Аля прошла к себе в комнату, сидела, не зажигая света. За стеной Колька заводил старый патефон, несколько раз звал ее, стучал в дверь, в окно. Периодически раздавалось:
– В сия-аньи ночи лу-ун-ной тебя-а-а я увида-ал…
Был, наверное, двенадцатый час ночи, когда по двору, обессиленные, изморенные, уже без воплей – вопли остались там, на пруду,- прошли в лунном свете Прасковья Матвеевна и Костенька. И он же еще поддерживал мать, вел ее под руку.
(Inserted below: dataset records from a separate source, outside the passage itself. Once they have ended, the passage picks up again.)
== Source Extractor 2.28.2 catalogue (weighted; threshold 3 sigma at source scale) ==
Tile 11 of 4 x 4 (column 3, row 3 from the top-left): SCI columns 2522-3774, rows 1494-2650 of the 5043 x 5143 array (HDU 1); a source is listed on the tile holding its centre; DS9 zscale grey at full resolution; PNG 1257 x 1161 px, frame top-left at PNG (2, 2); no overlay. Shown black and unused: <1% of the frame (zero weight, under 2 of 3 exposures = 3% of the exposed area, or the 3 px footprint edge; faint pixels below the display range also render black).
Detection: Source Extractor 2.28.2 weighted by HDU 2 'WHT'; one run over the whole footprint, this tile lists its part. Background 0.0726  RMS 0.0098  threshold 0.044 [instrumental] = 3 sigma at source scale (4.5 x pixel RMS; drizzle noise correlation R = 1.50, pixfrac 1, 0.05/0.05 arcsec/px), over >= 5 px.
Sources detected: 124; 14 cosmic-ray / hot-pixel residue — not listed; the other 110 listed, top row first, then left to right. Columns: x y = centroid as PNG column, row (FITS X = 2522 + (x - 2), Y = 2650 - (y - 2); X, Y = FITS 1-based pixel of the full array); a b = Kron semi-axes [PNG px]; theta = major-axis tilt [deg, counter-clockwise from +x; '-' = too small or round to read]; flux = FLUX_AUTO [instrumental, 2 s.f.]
Дня два после этого стояла в доме выморочная тишина, даже радио не включалось. Жильцов Прасковья Матвеевна не замечала вовсе. Они хоть и не присутствовали, но, конечно, Колька все разболтал, все знали. Чувствовалось, гроза копится. Разразилась она внезапно. Аля как раз посадила на грядке морковь, лук, поливала из лейки, когда в доме раздались задыхающиеся крики Прасковьи Матвеевны:
– Все! Все! Терпела -хватит!..
Ни Костеньки, ни Коленьки не было, мать, вернувшаяся с ночной смены, спала. Аля пошла в дом.
Потом уже выяснилось, что все эти дни тайно искала Прасковья Матвеевна писем к Костеньке, шныряла повсюду, и попались ей Колькины стихи: "Я от любови не бегу, и обожаю я интимность…" У Прасковьи Матвеевны руки затряслись.
Я от любови не бегу,
И обожаю я интимность,
Но и влюбиться не могу
Я без надежды на взаимность!!!
Когда ты здесь – я удивлен
Подъемом благотворной страсти,
А тебя нет – я упоен
Своим единоличным счастьем.
Когда со мною ты – дивлюсь
Твоим глазам глубоким, строгим,
Я снова в мир страданий рвусь,
К бездумным существам двуногим!..
Там было еще много написано Колькиным красивым почерком, и называлось все это "Единственное откровение".
Прасковье Матвеевне кровь в голову ударила. Тут же она ворвалась к жиличке:
– Все! Все! Съезжайте! Давно хотела сказать, хватит!
Та ничего толком не понимала со сна.
– Да что случилось, Прасковья Матвеевна?
– Нет, нет, нет! Зажились! Время военное, скажут, имеете право на площадь. Пойдете в поселковый Совет, а я тогда что?
Аля мыла руки во дворе, и чем сильней кричала Прасковья Матвеевна, тем спокойней она становилась. Вошла.
– Да не пойдем мы, Прасковья Матвеевна, разве вы не видите,- пыталась уговаривать мать.